Gascon’s intervention followed a day of closed-door negotiations where delegates from the Global South pressed for concrete timelines. Representatives from small island states and least developed countries emphasized that without immediate disbursements, their ability to implement national climate adaptation plans—many of which rely on GEF financing—would be severely undermined. “We are not here to debate the urgency,” said a diplomat from the Alliance of Small Island States (AOSIS). “We are here to demand action before the next climate disaster strikes.”
The GEF’s financial model relies on a mix of contributions from developed nations, private sector partnerships, and innovative financing mechanisms like green bonds. However, progress has stalled due to competing priorities in donor countries, including post-pandemic debt relief efforts and defense spending surges. The U.S., the GEF’s largest contributor, has yet to finalize its pledge for the 2026 replenishment, while European Union members face internal disputes over how to allocate climate funds amid energy crises.

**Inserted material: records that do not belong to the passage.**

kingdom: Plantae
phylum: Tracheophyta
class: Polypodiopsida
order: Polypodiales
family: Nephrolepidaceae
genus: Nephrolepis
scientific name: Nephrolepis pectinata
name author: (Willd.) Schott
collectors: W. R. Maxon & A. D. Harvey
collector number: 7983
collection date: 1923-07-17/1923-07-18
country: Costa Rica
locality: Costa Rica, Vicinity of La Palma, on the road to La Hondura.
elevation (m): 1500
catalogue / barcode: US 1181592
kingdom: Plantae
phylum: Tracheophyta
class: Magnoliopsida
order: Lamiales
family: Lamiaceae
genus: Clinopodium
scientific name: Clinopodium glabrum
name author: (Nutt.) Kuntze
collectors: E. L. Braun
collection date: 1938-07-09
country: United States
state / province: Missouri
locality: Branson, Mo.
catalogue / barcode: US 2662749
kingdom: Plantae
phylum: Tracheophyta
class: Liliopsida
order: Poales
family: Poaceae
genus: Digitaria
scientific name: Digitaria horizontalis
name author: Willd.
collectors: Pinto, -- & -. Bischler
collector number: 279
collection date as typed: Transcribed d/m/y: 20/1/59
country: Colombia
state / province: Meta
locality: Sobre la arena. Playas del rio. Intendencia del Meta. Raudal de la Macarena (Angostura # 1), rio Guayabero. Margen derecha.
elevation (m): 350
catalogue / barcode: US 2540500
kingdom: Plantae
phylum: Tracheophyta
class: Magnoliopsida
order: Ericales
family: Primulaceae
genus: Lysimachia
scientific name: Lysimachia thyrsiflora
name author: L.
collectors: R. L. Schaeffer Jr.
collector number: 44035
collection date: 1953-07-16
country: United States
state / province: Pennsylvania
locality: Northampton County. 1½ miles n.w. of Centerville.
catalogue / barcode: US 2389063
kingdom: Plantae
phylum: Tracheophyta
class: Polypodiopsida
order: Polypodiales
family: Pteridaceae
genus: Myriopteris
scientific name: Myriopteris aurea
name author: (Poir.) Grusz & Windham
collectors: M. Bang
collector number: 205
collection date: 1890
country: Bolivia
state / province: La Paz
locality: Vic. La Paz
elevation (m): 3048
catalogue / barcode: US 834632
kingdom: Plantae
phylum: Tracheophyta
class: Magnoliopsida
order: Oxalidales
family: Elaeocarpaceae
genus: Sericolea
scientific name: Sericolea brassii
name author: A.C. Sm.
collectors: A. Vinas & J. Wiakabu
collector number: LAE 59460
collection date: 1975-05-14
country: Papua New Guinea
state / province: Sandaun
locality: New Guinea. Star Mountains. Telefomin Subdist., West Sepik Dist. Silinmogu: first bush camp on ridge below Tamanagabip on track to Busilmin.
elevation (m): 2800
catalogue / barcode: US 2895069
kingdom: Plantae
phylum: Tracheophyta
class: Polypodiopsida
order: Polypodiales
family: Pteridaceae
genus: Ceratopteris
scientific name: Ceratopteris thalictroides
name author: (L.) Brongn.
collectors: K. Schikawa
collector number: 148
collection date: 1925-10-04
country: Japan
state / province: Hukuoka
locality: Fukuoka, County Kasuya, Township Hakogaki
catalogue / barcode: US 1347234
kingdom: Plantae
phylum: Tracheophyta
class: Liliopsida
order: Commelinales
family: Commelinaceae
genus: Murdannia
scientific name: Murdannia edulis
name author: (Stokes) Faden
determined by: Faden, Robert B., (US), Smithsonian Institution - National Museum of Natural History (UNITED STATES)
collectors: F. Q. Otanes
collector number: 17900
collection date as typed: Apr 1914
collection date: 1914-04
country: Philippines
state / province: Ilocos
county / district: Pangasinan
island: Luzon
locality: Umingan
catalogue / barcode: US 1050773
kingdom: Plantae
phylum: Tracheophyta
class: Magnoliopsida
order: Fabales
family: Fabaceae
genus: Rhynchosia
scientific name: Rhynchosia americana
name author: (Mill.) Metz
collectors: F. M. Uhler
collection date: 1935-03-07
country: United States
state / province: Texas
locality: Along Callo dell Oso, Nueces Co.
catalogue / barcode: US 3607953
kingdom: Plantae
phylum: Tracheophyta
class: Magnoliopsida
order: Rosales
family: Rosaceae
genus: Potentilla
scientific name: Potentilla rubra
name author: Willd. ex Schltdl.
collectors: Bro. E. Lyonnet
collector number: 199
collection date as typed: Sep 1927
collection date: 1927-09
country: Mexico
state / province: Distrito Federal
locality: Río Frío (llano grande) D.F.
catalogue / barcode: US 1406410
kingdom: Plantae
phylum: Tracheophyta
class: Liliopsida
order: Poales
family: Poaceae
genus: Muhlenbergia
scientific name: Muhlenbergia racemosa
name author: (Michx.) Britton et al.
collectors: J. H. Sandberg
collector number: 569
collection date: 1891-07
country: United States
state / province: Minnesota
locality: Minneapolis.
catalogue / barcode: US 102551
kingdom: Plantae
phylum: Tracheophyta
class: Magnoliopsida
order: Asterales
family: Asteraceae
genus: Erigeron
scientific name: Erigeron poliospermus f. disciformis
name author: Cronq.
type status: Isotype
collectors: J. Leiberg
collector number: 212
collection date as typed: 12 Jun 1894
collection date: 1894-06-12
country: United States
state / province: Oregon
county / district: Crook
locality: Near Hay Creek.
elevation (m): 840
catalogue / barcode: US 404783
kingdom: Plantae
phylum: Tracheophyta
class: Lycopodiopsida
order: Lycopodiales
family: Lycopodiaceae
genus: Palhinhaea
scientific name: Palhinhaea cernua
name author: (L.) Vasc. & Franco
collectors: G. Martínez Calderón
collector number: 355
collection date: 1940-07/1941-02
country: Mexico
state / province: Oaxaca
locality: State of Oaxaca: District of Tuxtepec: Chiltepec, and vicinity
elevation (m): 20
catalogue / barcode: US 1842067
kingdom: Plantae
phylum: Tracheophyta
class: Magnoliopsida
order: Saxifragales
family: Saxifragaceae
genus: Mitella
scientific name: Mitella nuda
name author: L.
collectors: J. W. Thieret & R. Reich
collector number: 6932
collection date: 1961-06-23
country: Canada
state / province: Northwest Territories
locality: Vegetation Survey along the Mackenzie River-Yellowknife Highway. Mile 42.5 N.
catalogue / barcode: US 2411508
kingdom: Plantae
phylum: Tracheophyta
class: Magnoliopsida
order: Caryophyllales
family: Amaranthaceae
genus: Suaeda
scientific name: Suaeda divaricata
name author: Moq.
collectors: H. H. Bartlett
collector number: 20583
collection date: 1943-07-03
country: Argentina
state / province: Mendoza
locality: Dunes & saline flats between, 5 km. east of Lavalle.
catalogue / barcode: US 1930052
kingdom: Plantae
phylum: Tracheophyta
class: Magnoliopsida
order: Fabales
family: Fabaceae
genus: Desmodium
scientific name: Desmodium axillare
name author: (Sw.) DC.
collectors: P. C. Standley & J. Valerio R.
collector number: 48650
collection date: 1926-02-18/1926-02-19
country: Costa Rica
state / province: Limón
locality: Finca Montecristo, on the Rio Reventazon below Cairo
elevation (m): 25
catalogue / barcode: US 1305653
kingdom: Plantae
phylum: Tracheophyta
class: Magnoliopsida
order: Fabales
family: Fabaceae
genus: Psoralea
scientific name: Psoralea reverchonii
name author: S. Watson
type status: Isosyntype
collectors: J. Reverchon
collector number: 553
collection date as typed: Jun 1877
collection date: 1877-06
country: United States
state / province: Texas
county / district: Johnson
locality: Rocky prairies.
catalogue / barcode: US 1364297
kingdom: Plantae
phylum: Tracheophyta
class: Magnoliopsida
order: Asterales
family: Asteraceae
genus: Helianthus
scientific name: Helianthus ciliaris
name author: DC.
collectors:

Gascon’s remarks also highlighted the GEF’s push for “nature-positive” financing, a framework that links environmental investments to measurable outcomes like reduced deforestation or restored marine ecosystems. The assembly approved a new $1.2 billion initiative to fund nature-based solutions in the Congo Basin and Amazon, but critics argue the scale remains insufficient compared to the $700 billion annually required by the UN to meet biodiversity targets.
As the assembly concluded, delegates adopted a non-binding declaration calling for “accelerated and scaled-up” environmental finance, but without a clear mechanism to enforce donor commitments. The next replenishment negotiations are scheduled for late 2025, leaving a critical gap in funding for projects already underway. Gascon’s final remark—“This is not a moment for half-measures”—left unresolved whether the GEF’s assembly would mark a turning point or another missed opportunity.